GOAL →
Change "crop field" to "farm plot" in the material, starting at its first line and ending at the line containing "188L114 191L117 212L103", and give that stretch back with nothing else altered. Omit the pictures.

RECORDS TO USE →
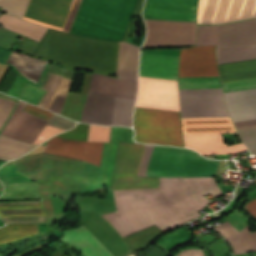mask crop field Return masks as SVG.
Masks as SVG:
<instances>
[{
  "label": "crop field",
  "mask_w": 256,
  "mask_h": 256,
  "mask_svg": "<svg viewBox=\"0 0 256 256\" xmlns=\"http://www.w3.org/2000/svg\"><path fill=\"white\" fill-rule=\"evenodd\" d=\"M144 0H82L69 32L122 41ZM130 24V23H129ZM129 29V26H128ZM128 29L123 41H127ZM81 37L48 28L32 56L62 66L115 76L119 42Z\"/></svg>",
  "instance_id": "obj_1"
},
{
  "label": "crop field",
  "mask_w": 256,
  "mask_h": 256,
  "mask_svg": "<svg viewBox=\"0 0 256 256\" xmlns=\"http://www.w3.org/2000/svg\"><path fill=\"white\" fill-rule=\"evenodd\" d=\"M160 188L114 191L117 212L103 217L122 237L155 224L163 231L201 216L208 199L221 194L213 177L160 178Z\"/></svg>",
  "instance_id": "obj_2"
},
{
  "label": "crop field",
  "mask_w": 256,
  "mask_h": 256,
  "mask_svg": "<svg viewBox=\"0 0 256 256\" xmlns=\"http://www.w3.org/2000/svg\"><path fill=\"white\" fill-rule=\"evenodd\" d=\"M103 147L104 143L74 141L56 135L47 141L44 152L100 167ZM46 153L22 157L16 164L17 172L36 182L49 222L57 219L49 195L70 200L79 193L83 162Z\"/></svg>",
  "instance_id": "obj_3"
},
{
  "label": "crop field",
  "mask_w": 256,
  "mask_h": 256,
  "mask_svg": "<svg viewBox=\"0 0 256 256\" xmlns=\"http://www.w3.org/2000/svg\"><path fill=\"white\" fill-rule=\"evenodd\" d=\"M218 162L207 160L188 149L155 145L147 176H214Z\"/></svg>",
  "instance_id": "obj_4"
},
{
  "label": "crop field",
  "mask_w": 256,
  "mask_h": 256,
  "mask_svg": "<svg viewBox=\"0 0 256 256\" xmlns=\"http://www.w3.org/2000/svg\"><path fill=\"white\" fill-rule=\"evenodd\" d=\"M29 1L0 0V8L23 18ZM79 3L80 0H31L24 18L68 32Z\"/></svg>",
  "instance_id": "obj_5"
},
{
  "label": "crop field",
  "mask_w": 256,
  "mask_h": 256,
  "mask_svg": "<svg viewBox=\"0 0 256 256\" xmlns=\"http://www.w3.org/2000/svg\"><path fill=\"white\" fill-rule=\"evenodd\" d=\"M135 141L184 147L179 112L136 107Z\"/></svg>",
  "instance_id": "obj_6"
},
{
  "label": "crop field",
  "mask_w": 256,
  "mask_h": 256,
  "mask_svg": "<svg viewBox=\"0 0 256 256\" xmlns=\"http://www.w3.org/2000/svg\"><path fill=\"white\" fill-rule=\"evenodd\" d=\"M219 76L215 46L181 49L178 77ZM179 89L221 88L219 77L178 78Z\"/></svg>",
  "instance_id": "obj_7"
},
{
  "label": "crop field",
  "mask_w": 256,
  "mask_h": 256,
  "mask_svg": "<svg viewBox=\"0 0 256 256\" xmlns=\"http://www.w3.org/2000/svg\"><path fill=\"white\" fill-rule=\"evenodd\" d=\"M143 144L119 143L114 164L111 189H135L158 187V178L136 176Z\"/></svg>",
  "instance_id": "obj_8"
},
{
  "label": "crop field",
  "mask_w": 256,
  "mask_h": 256,
  "mask_svg": "<svg viewBox=\"0 0 256 256\" xmlns=\"http://www.w3.org/2000/svg\"><path fill=\"white\" fill-rule=\"evenodd\" d=\"M256 44V19L217 25V47ZM216 45V26H198L196 46Z\"/></svg>",
  "instance_id": "obj_9"
},
{
  "label": "crop field",
  "mask_w": 256,
  "mask_h": 256,
  "mask_svg": "<svg viewBox=\"0 0 256 256\" xmlns=\"http://www.w3.org/2000/svg\"><path fill=\"white\" fill-rule=\"evenodd\" d=\"M147 36L144 46L165 47L194 45L195 22L145 20Z\"/></svg>",
  "instance_id": "obj_10"
},
{
  "label": "crop field",
  "mask_w": 256,
  "mask_h": 256,
  "mask_svg": "<svg viewBox=\"0 0 256 256\" xmlns=\"http://www.w3.org/2000/svg\"><path fill=\"white\" fill-rule=\"evenodd\" d=\"M182 118L229 116L221 89L179 90Z\"/></svg>",
  "instance_id": "obj_11"
},
{
  "label": "crop field",
  "mask_w": 256,
  "mask_h": 256,
  "mask_svg": "<svg viewBox=\"0 0 256 256\" xmlns=\"http://www.w3.org/2000/svg\"><path fill=\"white\" fill-rule=\"evenodd\" d=\"M136 106L179 111L176 81L139 78Z\"/></svg>",
  "instance_id": "obj_12"
},
{
  "label": "crop field",
  "mask_w": 256,
  "mask_h": 256,
  "mask_svg": "<svg viewBox=\"0 0 256 256\" xmlns=\"http://www.w3.org/2000/svg\"><path fill=\"white\" fill-rule=\"evenodd\" d=\"M27 103L20 101L13 115L9 119L2 134L14 139L33 143L47 120L34 116L32 114L22 112Z\"/></svg>",
  "instance_id": "obj_13"
},
{
  "label": "crop field",
  "mask_w": 256,
  "mask_h": 256,
  "mask_svg": "<svg viewBox=\"0 0 256 256\" xmlns=\"http://www.w3.org/2000/svg\"><path fill=\"white\" fill-rule=\"evenodd\" d=\"M222 82L256 78V59L218 65ZM224 92L256 88V79L222 83Z\"/></svg>",
  "instance_id": "obj_14"
},
{
  "label": "crop field",
  "mask_w": 256,
  "mask_h": 256,
  "mask_svg": "<svg viewBox=\"0 0 256 256\" xmlns=\"http://www.w3.org/2000/svg\"><path fill=\"white\" fill-rule=\"evenodd\" d=\"M136 92L137 80L119 79L95 73L92 75L89 93L135 100Z\"/></svg>",
  "instance_id": "obj_15"
},
{
  "label": "crop field",
  "mask_w": 256,
  "mask_h": 256,
  "mask_svg": "<svg viewBox=\"0 0 256 256\" xmlns=\"http://www.w3.org/2000/svg\"><path fill=\"white\" fill-rule=\"evenodd\" d=\"M179 57L141 53L140 76L177 80Z\"/></svg>",
  "instance_id": "obj_16"
},
{
  "label": "crop field",
  "mask_w": 256,
  "mask_h": 256,
  "mask_svg": "<svg viewBox=\"0 0 256 256\" xmlns=\"http://www.w3.org/2000/svg\"><path fill=\"white\" fill-rule=\"evenodd\" d=\"M185 147L202 155L233 154L246 150L242 143L227 146L221 134L183 136Z\"/></svg>",
  "instance_id": "obj_17"
},
{
  "label": "crop field",
  "mask_w": 256,
  "mask_h": 256,
  "mask_svg": "<svg viewBox=\"0 0 256 256\" xmlns=\"http://www.w3.org/2000/svg\"><path fill=\"white\" fill-rule=\"evenodd\" d=\"M224 96L234 122L256 119V89L227 92Z\"/></svg>",
  "instance_id": "obj_18"
},
{
  "label": "crop field",
  "mask_w": 256,
  "mask_h": 256,
  "mask_svg": "<svg viewBox=\"0 0 256 256\" xmlns=\"http://www.w3.org/2000/svg\"><path fill=\"white\" fill-rule=\"evenodd\" d=\"M115 97L88 95L82 120L85 123L112 125Z\"/></svg>",
  "instance_id": "obj_19"
},
{
  "label": "crop field",
  "mask_w": 256,
  "mask_h": 256,
  "mask_svg": "<svg viewBox=\"0 0 256 256\" xmlns=\"http://www.w3.org/2000/svg\"><path fill=\"white\" fill-rule=\"evenodd\" d=\"M196 7L189 5H171L146 3L144 19L195 21Z\"/></svg>",
  "instance_id": "obj_20"
},
{
  "label": "crop field",
  "mask_w": 256,
  "mask_h": 256,
  "mask_svg": "<svg viewBox=\"0 0 256 256\" xmlns=\"http://www.w3.org/2000/svg\"><path fill=\"white\" fill-rule=\"evenodd\" d=\"M183 135L237 133L229 117L182 119Z\"/></svg>",
  "instance_id": "obj_21"
},
{
  "label": "crop field",
  "mask_w": 256,
  "mask_h": 256,
  "mask_svg": "<svg viewBox=\"0 0 256 256\" xmlns=\"http://www.w3.org/2000/svg\"><path fill=\"white\" fill-rule=\"evenodd\" d=\"M61 240L74 245L86 256H113L83 225L64 231Z\"/></svg>",
  "instance_id": "obj_22"
},
{
  "label": "crop field",
  "mask_w": 256,
  "mask_h": 256,
  "mask_svg": "<svg viewBox=\"0 0 256 256\" xmlns=\"http://www.w3.org/2000/svg\"><path fill=\"white\" fill-rule=\"evenodd\" d=\"M214 229L227 239L234 254L256 251V231L249 232V225L239 232L226 221Z\"/></svg>",
  "instance_id": "obj_23"
},
{
  "label": "crop field",
  "mask_w": 256,
  "mask_h": 256,
  "mask_svg": "<svg viewBox=\"0 0 256 256\" xmlns=\"http://www.w3.org/2000/svg\"><path fill=\"white\" fill-rule=\"evenodd\" d=\"M206 1L207 0H200L199 10H198V21L199 22L201 21L202 14H203V11H204V8H205V5H206ZM244 1L245 0H243V4H244ZM228 3H229V0H219V4H218V7H217V10H216L215 17H214L213 21H218V20H223L224 19ZM230 3H231V0H230ZM230 3H229V6H228V9H227V13H228V10H229V7H230ZM216 4H217V0H208L207 1V5H206V8H205V11H204L203 18H202L201 22L212 20ZM241 4H242V0H232L228 16H227V13H226L227 19H226V16H225V19L228 20V19L237 18L238 14H239L240 7H241ZM243 4H242V7H243ZM242 7H241V10H240V14H241V11H242ZM240 14H239V17H240Z\"/></svg>",
  "instance_id": "obj_24"
},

OUTPUT →
mask farm plot Return masks as SVG.
Masks as SVG:
<instances>
[{
  "label": "farm plot",
  "mask_w": 256,
  "mask_h": 256,
  "mask_svg": "<svg viewBox=\"0 0 256 256\" xmlns=\"http://www.w3.org/2000/svg\"><path fill=\"white\" fill-rule=\"evenodd\" d=\"M144 0H82L69 32L122 41ZM130 24V23H129ZM129 29V26H128ZM128 29L123 41H127ZM81 37L48 28L32 56L62 66L115 76L119 42Z\"/></svg>",
  "instance_id": "obj_1"
},
{
  "label": "farm plot",
  "mask_w": 256,
  "mask_h": 256,
  "mask_svg": "<svg viewBox=\"0 0 256 256\" xmlns=\"http://www.w3.org/2000/svg\"><path fill=\"white\" fill-rule=\"evenodd\" d=\"M160 188L114 191L117 212L103 217L122 237L155 224L163 231L201 216L208 199L221 194L213 177L160 178Z\"/></svg>",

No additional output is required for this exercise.